--- DATA PROVIDED Enclosed Below ---
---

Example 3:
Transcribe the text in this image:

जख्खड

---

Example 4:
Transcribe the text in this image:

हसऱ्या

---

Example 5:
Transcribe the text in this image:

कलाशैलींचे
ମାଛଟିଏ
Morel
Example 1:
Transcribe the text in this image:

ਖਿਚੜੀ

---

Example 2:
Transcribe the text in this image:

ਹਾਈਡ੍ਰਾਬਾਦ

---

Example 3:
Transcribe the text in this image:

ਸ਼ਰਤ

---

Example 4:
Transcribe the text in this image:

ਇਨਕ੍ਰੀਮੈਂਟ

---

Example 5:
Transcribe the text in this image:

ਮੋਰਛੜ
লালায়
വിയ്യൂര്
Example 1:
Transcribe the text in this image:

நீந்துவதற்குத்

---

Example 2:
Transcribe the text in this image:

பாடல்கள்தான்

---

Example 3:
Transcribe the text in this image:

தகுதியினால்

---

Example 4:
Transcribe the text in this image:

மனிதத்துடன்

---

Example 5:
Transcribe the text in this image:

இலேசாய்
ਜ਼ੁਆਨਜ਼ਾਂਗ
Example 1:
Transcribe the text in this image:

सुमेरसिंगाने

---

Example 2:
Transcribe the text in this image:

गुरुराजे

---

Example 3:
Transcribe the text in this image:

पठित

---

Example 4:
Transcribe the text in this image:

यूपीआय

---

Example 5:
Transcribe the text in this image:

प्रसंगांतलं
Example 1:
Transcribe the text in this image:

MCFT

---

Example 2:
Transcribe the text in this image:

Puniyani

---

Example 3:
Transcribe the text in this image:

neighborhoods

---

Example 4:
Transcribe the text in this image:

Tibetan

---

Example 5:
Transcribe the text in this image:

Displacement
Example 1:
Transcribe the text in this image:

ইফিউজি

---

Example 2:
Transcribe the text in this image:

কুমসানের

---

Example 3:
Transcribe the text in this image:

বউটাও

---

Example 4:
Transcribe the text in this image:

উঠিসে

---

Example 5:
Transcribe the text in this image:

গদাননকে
--- End of Enclosed DATA PROVIDED ---
## PROBLEM
Retype the data precisely.

## ANSWER FOR THIS EXERCISE
---

Example 3:
Transcribe the text in this image:

जख्खड

---

Example 4:
Transcribe the text in this image:

हसऱ्या

---

Example 5:
Transcribe the text in this image:

कलाशैलींचे
ମାଛଟିଏ
Morel
Example 1:
Transcribe the text in this image:

ਖਿਚੜੀ

---

Example 2:
Transcribe the text in this image:

ਹਾਈਡ੍ਰਾਬਾਦ

---

Example 3:
Transcribe the text in this image:

ਸ਼ਰਤ

---

Example 4:
Transcribe the text in this image:

ਇਨਕ੍ਰੀਮੈਂਟ

---

Example 5:
Transcribe the text in this image:

ਮੋਰਛੜ
লালায়
വിയ്യൂര്
Example 1:
Transcribe the text in this image:

நீந்துவதற்குத்

---

Example 2:
Transcribe the text in this image:

பாடல்கள்தான்

---

Example 3:
Transcribe the text in this image:

தகுதியினால்

---

Example 4:
Transcribe the text in this image:

மனிதத்துடன்

---

Example 5:
Transcribe the text in this image:

இலேசாய்
ਜ਼ੁਆਨਜ਼ਾਂਗ
Example 1:
Transcribe the text in this image:

सुमेरसिंगाने

---

Example 2:
Transcribe the text in this image:

गुरुराजे

---

Example 3:
Transcribe the text in this image:

पठित

---

Example 4:
Transcribe the text in this image:

यूपीआय

---

Example 5:
Transcribe the text in this image:

प्रसंगांतलं
Example 1:
Transcribe the text in this image:

MCFT

---

Example 2:
Transcribe the text in this image:

Puniyani

---

Example 3:
Transcribe the text in this image:

neighborhoods

---

Example 4:
Transcribe the text in this image:

Tibetan

---

Example 5:
Transcribe the text in this image:

Displacement
Example 1:
Transcribe the text in this image:

ইফিউজি

---

Example 2:
Transcribe the text in this image:

কুমসানের

---

Example 3:
Transcribe the text in this image:

বউটাও

---

Example 4:
Transcribe the text in this image:

উঠিসে

---

Example 5:
Transcribe the text in this image:

গদাননকে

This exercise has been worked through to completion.